I’m not sure what people are asking for when they say they don’t want their rice to clumped together. No-stick rice was an abomination brought to us by the Kraft Foods Company, makers of Minute® Rice. Cooked rice should be fluffy, not hard and have just a little clump factor, otherwise how the heck can you pick it up with your chopsticks?
Maybe you’re not washing your rice & it’s getting all stuck together by the powdered starch & other impurities? I know that if I ever served rice that didn’t clump (at least a little) to any of my Asian friends they probably would never come back to eat at my place again.
I wash two cups of rice until the water runs clear. Then cover it with twice as much water (4 cups) and a dash of salt (more salt if you want to be able to taste it after cooking). Add some turmeric if you want a yellow tint. Set it on high heat & cover, watch it carefully until it starts to boil over. Then turn off the heat & stir to dislodge any grains that have begun to stick to the bottom of the pot. Then cover & allow to sit another 15-20 minutes until all remaining water has been absorbed. Stir again & rice should be tender, not sticky & it should climp a little bit.
Note: Rice is sticky by nature (it’s a starch, go figure).
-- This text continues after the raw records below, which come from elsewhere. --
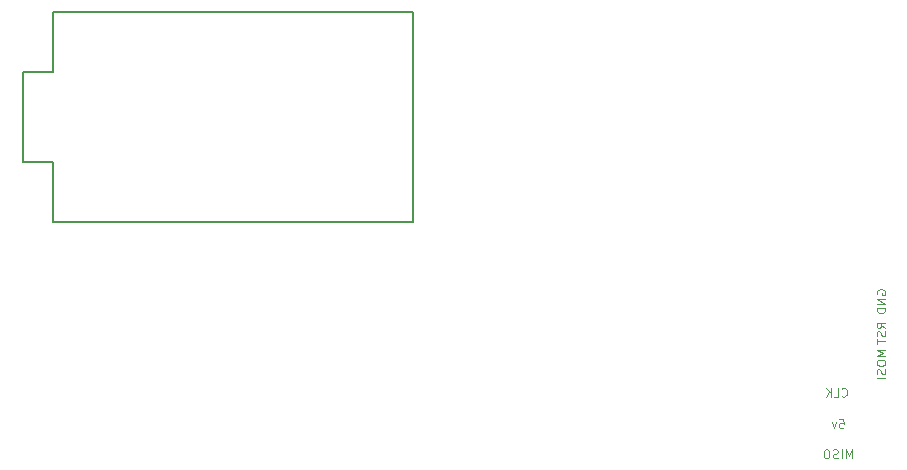
<source format=gbr>
%TF.GenerationSoftware,KiCad,Pcbnew,(5.1.10)-1*%
%TF.CreationDate,2021-07-14T17:28:46+02:00*%
%TF.ProjectId,kailh-keys,6b61696c-682d-46b6-9579-732e6b696361,rev?*%
%TF.SameCoordinates,Original*%
%TF.FileFunction,Legend,Bot*%
%TF.FilePolarity,Positive*%
%FSLAX46Y46*%
G04 Gerber Fmt 4.6, Leading zero omitted, Abs format (unit mm)*
G04 Created by KiCad (PCBNEW (5.1.10)-1) date 2021-07-14 17:28:46*
%MOMM*%
%LPD*%
G01*
G04 APERTURE LIST*
%ADD10C,0.100000*%
%ADD11C,0.150000*%
G04 APERTURE END LIST*
D10*
X237369000Y-63944571D02*
X237333285Y-63873142D01*
X237333285Y-63766000D01*
X237369000Y-63658857D01*
X237440428Y-63587428D01*
X237511857Y-63551714D01*
X237654714Y-63516000D01*
X237761857Y-63516000D01*
X237904714Y-63551714D01*
X237976142Y-63587428D01*
X238047571Y-63658857D01*
X238083285Y-63766000D01*
X238083285Y-63837428D01*
X238047571Y-63944571D01*
X238011857Y-63980285D01*
X237761857Y-63980285D01*
X237761857Y-63837428D01*
X238083285Y-64301714D02*
X237333285Y-64301714D01*
X238083285Y-64730285D01*
X237333285Y-64730285D01*
X238083285Y-65087428D02*
X237333285Y-65087428D01*
X237333285Y-65266000D01*
X237369000Y-65373142D01*
X237440428Y-65444571D01*
X237511857Y-65480285D01*
X237654714Y-65516000D01*
X237761857Y-65516000D01*
X237904714Y-65480285D01*
X237976142Y-65444571D01*
X238047571Y-65373142D01*
X238083285Y-65266000D01*
X238083285Y-65087428D01*
X238083285Y-66772285D02*
X237726142Y-66522285D01*
X238083285Y-66343714D02*
X237333285Y-66343714D01*
X237333285Y-66629428D01*
X237369000Y-66700857D01*
X237404714Y-66736571D01*
X237476142Y-66772285D01*
X237583285Y-66772285D01*
X237654714Y-66736571D01*
X237690428Y-66700857D01*
X237726142Y-66629428D01*
X237726142Y-66343714D01*
X238047571Y-67058000D02*
X238083285Y-67165142D01*
X238083285Y-67343714D01*
X238047571Y-67415142D01*
X238011857Y-67450857D01*
X237940428Y-67486571D01*
X237869000Y-67486571D01*
X237797571Y-67450857D01*
X237761857Y-67415142D01*
X237726142Y-67343714D01*
X237690428Y-67200857D01*
X237654714Y-67129428D01*
X237619000Y-67093714D01*
X237547571Y-67058000D01*
X237476142Y-67058000D01*
X237404714Y-67093714D01*
X237369000Y-67129428D01*
X237333285Y-67200857D01*
X237333285Y-67379428D01*
X237369000Y-67486571D01*
X237333285Y-67700857D02*
X237333285Y-68129428D01*
X238083285Y-67915142D02*
X237333285Y-67915142D01*
X238083285Y-68671428D02*
X237333285Y-68671428D01*
X237869000Y-68921428D01*
X237333285Y-69171428D01*
X238083285Y-69171428D01*
X237333285Y-69671428D02*
X237333285Y-69814285D01*
X237369000Y-69885714D01*
X237440428Y-69957142D01*
X237583285Y-69992857D01*
X237833285Y-69992857D01*
X237976142Y-69957142D01*
X238047571Y-69885714D01*
X238083285Y-69814285D01*
X238083285Y-69671428D01*
X238047571Y-69600000D01*
X237976142Y-69528571D01*
X237833285Y-69492857D01*
X237583285Y-69492857D01*
X237440428Y-69528571D01*
X237369000Y-69600000D01*
X237333285Y-69671428D01*
X238047571Y-70278571D02*
X238083285Y-70385714D01*
X238083285Y-70564285D01*
X238047571Y-70635714D01*
X238011857Y-70671428D01*
X237940428Y-70707142D01*
X237869000Y-70707142D01*
X237797571Y-70671428D01*
X237761857Y-70635714D01*
X237726142Y-70564285D01*
X237690428Y-70421428D01*
X237654714Y-70350000D01*
X237619000Y-70314285D01*
X237547571Y-70278571D01*
X237476142Y-70278571D01*
X237404714Y-70314285D01*
X237369000Y-70350000D01*
X237333285Y-70421428D01*
X237333285Y-70600000D01*
X237369000Y-70707142D01*
X238083285Y-71028571D02*
X237333285Y-71028571D01*
X234380428Y-72530857D02*
X234416142Y-72566571D01*
X234523285Y-72602285D01*
X234594714Y-72602285D01*
X234701857Y-72566571D01*
X234773285Y-72495142D01*
X234809000Y-72423714D01*
X234844714Y-72280857D01*
X234844714Y-72173714D01*
X234809000Y-72030857D01*
X234773285Y-71959428D01*
X234701857Y-71888000D01*
X234594714Y-71852285D01*
X234523285Y-71852285D01*
X234416142Y-71888000D01*
X234380428Y-71923714D01*
X233701857Y-72602285D02*
X234059000Y-72602285D01*
X234059000Y-71852285D01*
X233451857Y-72602285D02*
X233451857Y-71852285D01*
X233023285Y-72602285D02*
X233344714Y-72173714D01*
X233023285Y-71852285D02*
X233451857Y-72280857D01*
X234168142Y-74519285D02*
X234525285Y-74519285D01*
X234561000Y-74876428D01*
X234525285Y-74840714D01*
X234453857Y-74805000D01*
X234275285Y-74805000D01*
X234203857Y-74840714D01*
X234168142Y-74876428D01*
X234132428Y-74947857D01*
X234132428Y-75126428D01*
X234168142Y-75197857D01*
X234203857Y-75233571D01*
X234275285Y-75269285D01*
X234453857Y-75269285D01*
X234525285Y-75233571D01*
X234561000Y-75197857D01*
X233882428Y-74769285D02*
X233703857Y-75269285D01*
X233525285Y-74769285D01*
X235239571Y-77809285D02*
X235239571Y-77059285D01*
X234989571Y-77595000D01*
X234739571Y-77059285D01*
X234739571Y-77809285D01*
X234382428Y-77809285D02*
X234382428Y-77059285D01*
X234061000Y-77773571D02*
X233953857Y-77809285D01*
X233775285Y-77809285D01*
X233703857Y-77773571D01*
X233668142Y-77737857D01*
X233632428Y-77666428D01*
X233632428Y-77595000D01*
X233668142Y-77523571D01*
X233703857Y-77487857D01*
X233775285Y-77452142D01*
X233918142Y-77416428D01*
X233989571Y-77380714D01*
X234025285Y-77345000D01*
X234061000Y-77273571D01*
X234061000Y-77202142D01*
X234025285Y-77130714D01*
X233989571Y-77095000D01*
X233918142Y-77059285D01*
X233739571Y-77059285D01*
X233632428Y-77095000D01*
X233168142Y-77059285D02*
X233025285Y-77059285D01*
X232953857Y-77095000D01*
X232882428Y-77166428D01*
X232846714Y-77309285D01*
X232846714Y-77559285D01*
X232882428Y-77702142D01*
X232953857Y-77773571D01*
X233025285Y-77809285D01*
X233168142Y-77809285D01*
X233239571Y-77773571D01*
X233311000Y-77702142D01*
X233346714Y-77559285D01*
X233346714Y-77309285D01*
X233311000Y-77166428D01*
X233239571Y-77095000D01*
X233168142Y-77059285D01*
D11*
%TO.C,U2*%
X167564000Y-40005000D02*
X198044000Y-40005000D01*
X167564000Y-45085000D02*
X167564000Y-40005000D01*
X165024000Y-45085000D02*
X167564000Y-45085000D01*
X165024000Y-52705000D02*
X165024000Y-45085000D01*
X167564000Y-52705000D02*
X165024000Y-52705000D01*
X167564000Y-57785000D02*
X167564000Y-52705000D01*
X198044000Y-57785000D02*
X167564000Y-57785000D01*
X198044000Y-40005000D02*
X198044000Y-57785000D01*
%TD*%
M02*

</source>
Just as pasta “sticks to a wall” when done, rice grains naturally have some stickiness factor after cooking. In some Asian contries where the quality of glue on postage stamps is inferior, a single grain of cooked rice is pressed between the stamp & the envelope. If you ever have to re-use a stamp, it works like a charm.
“Hey, here is a hint, read the original posting!
Sorry, couldn’t resist”
I bet. However, there is more than one kind of plain white rice…duh.
My wife is Chinese. She only uses a rice cooker to make rice.
handy, I wish I had a dime for every time I’ve followed the package directions exactly and still had the rice come out awful. I’ve begun to think it’s a vast conspiracy. I’ve tried different types, too.
I finally broke down and got a rice steamer but I got a cheap one which died after two uses. I recommend going a little nicer than the cheapest model. I need to replace mine. Grrrrrrrrrr.